Scientific classification
- Kingdom: Animalia
- Phylum: Chordata
- Class: Aves
- Order: Galliformes
- Family: Odontophoridae
- Genus: Odontophorus
- Species: O. speciosus
- Binomial name: Odontophorus speciosus Tschudi, 1843

= Rufous-breasted wood quail =

- Genus: Odontophorus (bird)
- Species: speciosus
- Authority: Tschudi, 1843
- Conservation status: LC

Species of bird

The rufous-breasted wood quail (Odontophorus speciosus) is a species of bird in the family Odontophoridae. It is found in Bolivia, Ecuador, and Peru primarily on the east side of the Andes between 800 and 2000m in elevation (higher in Peru).

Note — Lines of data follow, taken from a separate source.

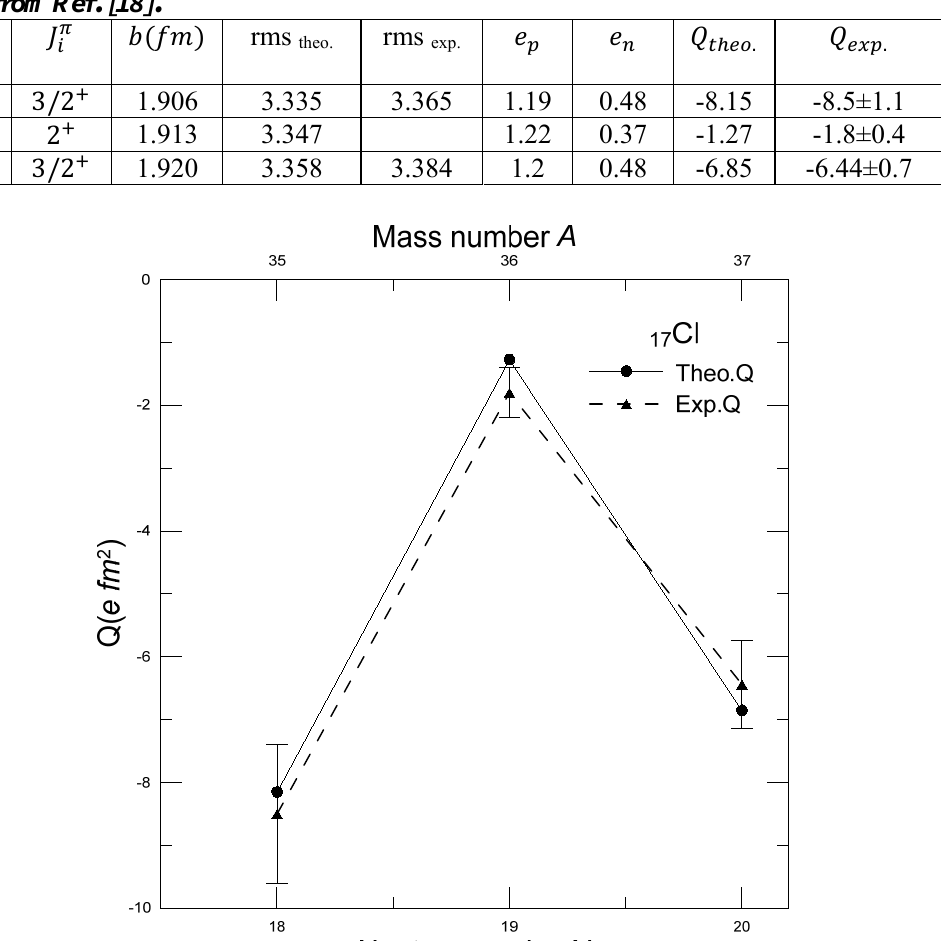
Fig. 5: Experimental [18] and theoretical quadrupole moments versus neutron number for Cl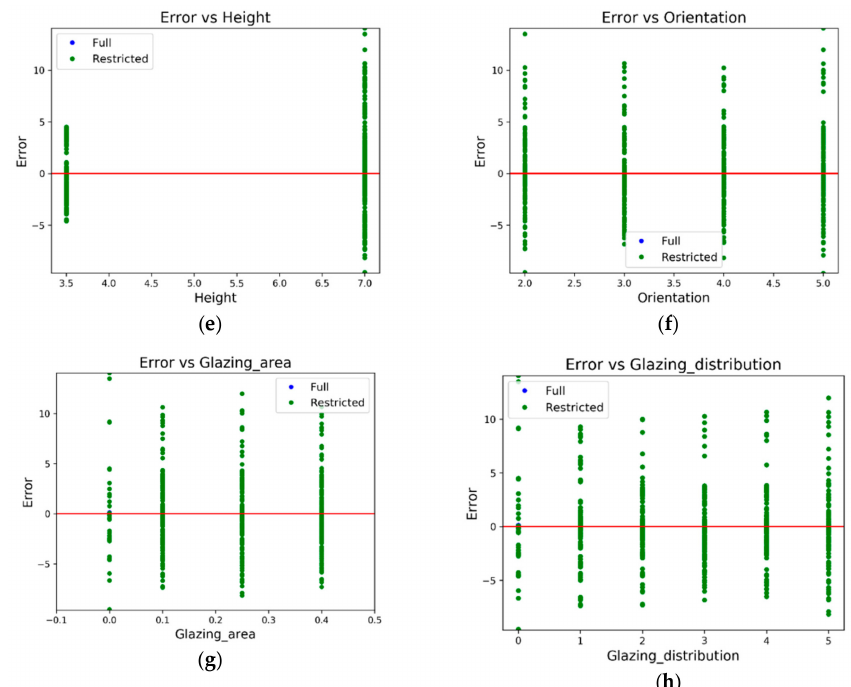
Figure 16. Errors over independent variables for the cooling problem including all the variables. ( a ) Relative compactness; ( b ) Surface area; ( c ) Wall area; ( d ) Roof area; ( e ) Overall height; ( f ) Orientation; ( g ) Glazing area; ( h ) Glazing area distribution.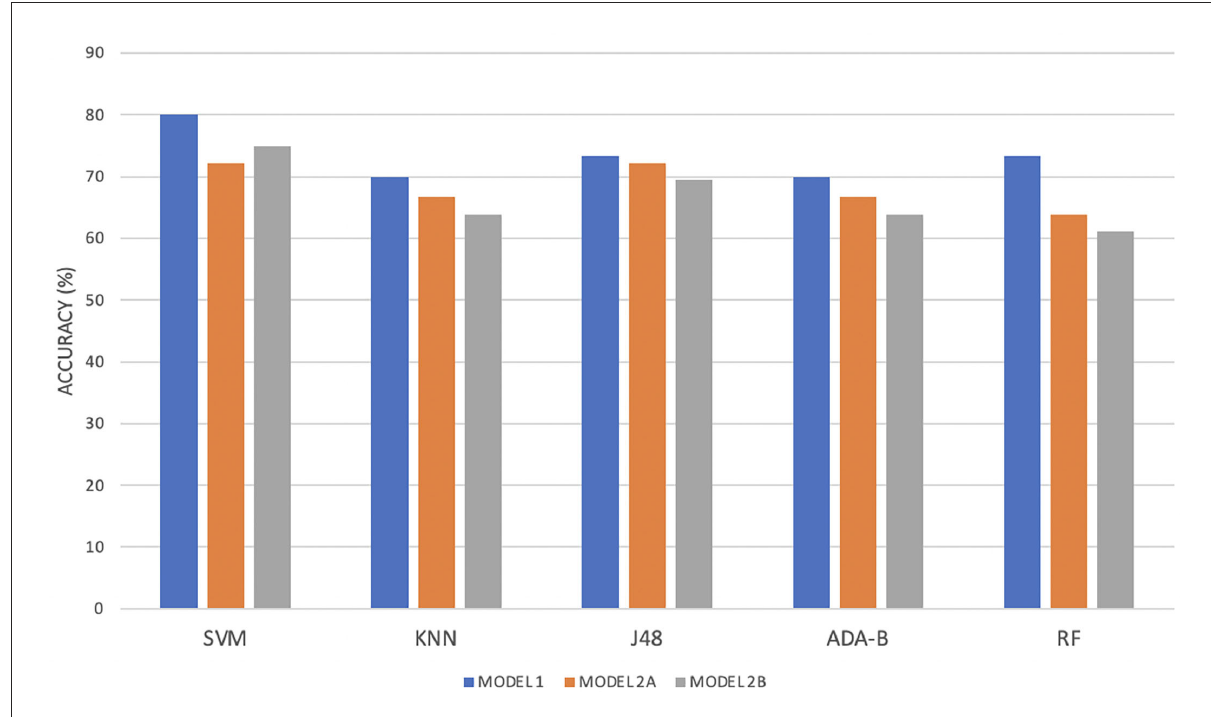
FIGURE2 Level of agreement among classifiers’ scores for each model of the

Its natural habitat is subtropical or tropical moist montane forests.

It has been listed as least concern.

== Feeding ==
The Rufous-breasted wood quail eats insects and nuts especially in summer, as well as plants. Unlike many other bird species, they require a high protein diet.

== Subspecies ==
Source:
- O. s. soderstromii Lönnberg & Rendahl, 1922 – extreme S Colombia (SE Nariño) and E & S Ecuador.
- O. s. speciosus Tschudi, 1843 – N & C Peru (Amazonas S to Ayacucho).
- O. s. loricatus Todd, 1932 – SE Peru (Cuzco) to Bolivia (E to Santa Cruz).